Work task: An exact reproduction of the lines from the one with "[570,696,635,715] initally ->" to the end of the data below is required. No other lines may be included.

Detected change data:
++++

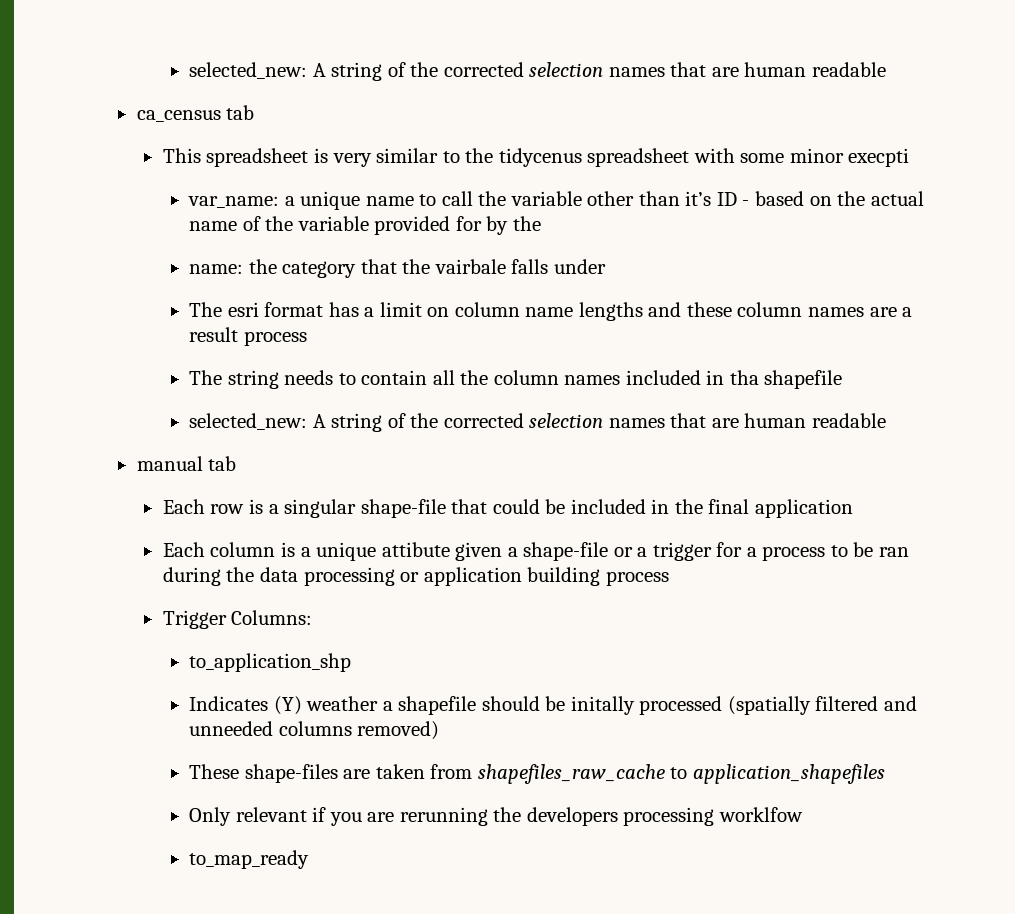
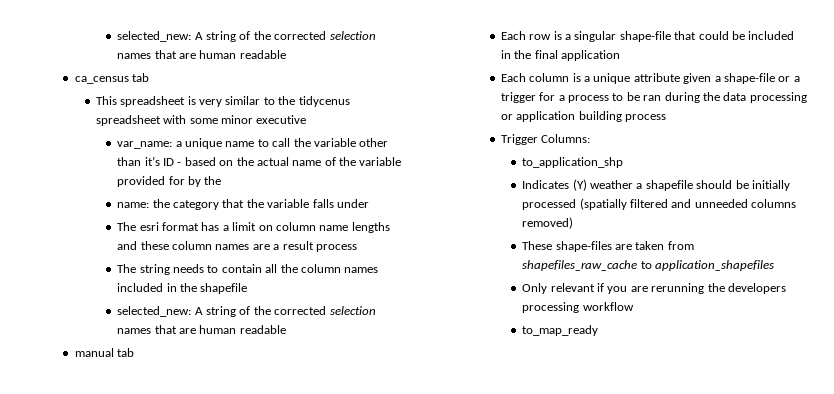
[848,148,910,167] execpti -> [256,115,307,124] executive
[434,259,506,274] vairbale -> [267,199,310,208] variable
[729,370,759,385] tha -> [180,283,198,292] the
[381,542,450,557] attibute -> [633,73,680,82] attribute
[570,696,635,715] initally -> [751,180,790,191] initially
[718,807,803,822] worklfow -> [582,302,634,311] workflow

++++

Exercise response:
[570,696,635,715] initally -> [751,180,790,191] initially
[718,807,803,822] worklfow -> [582,302,634,311] workflow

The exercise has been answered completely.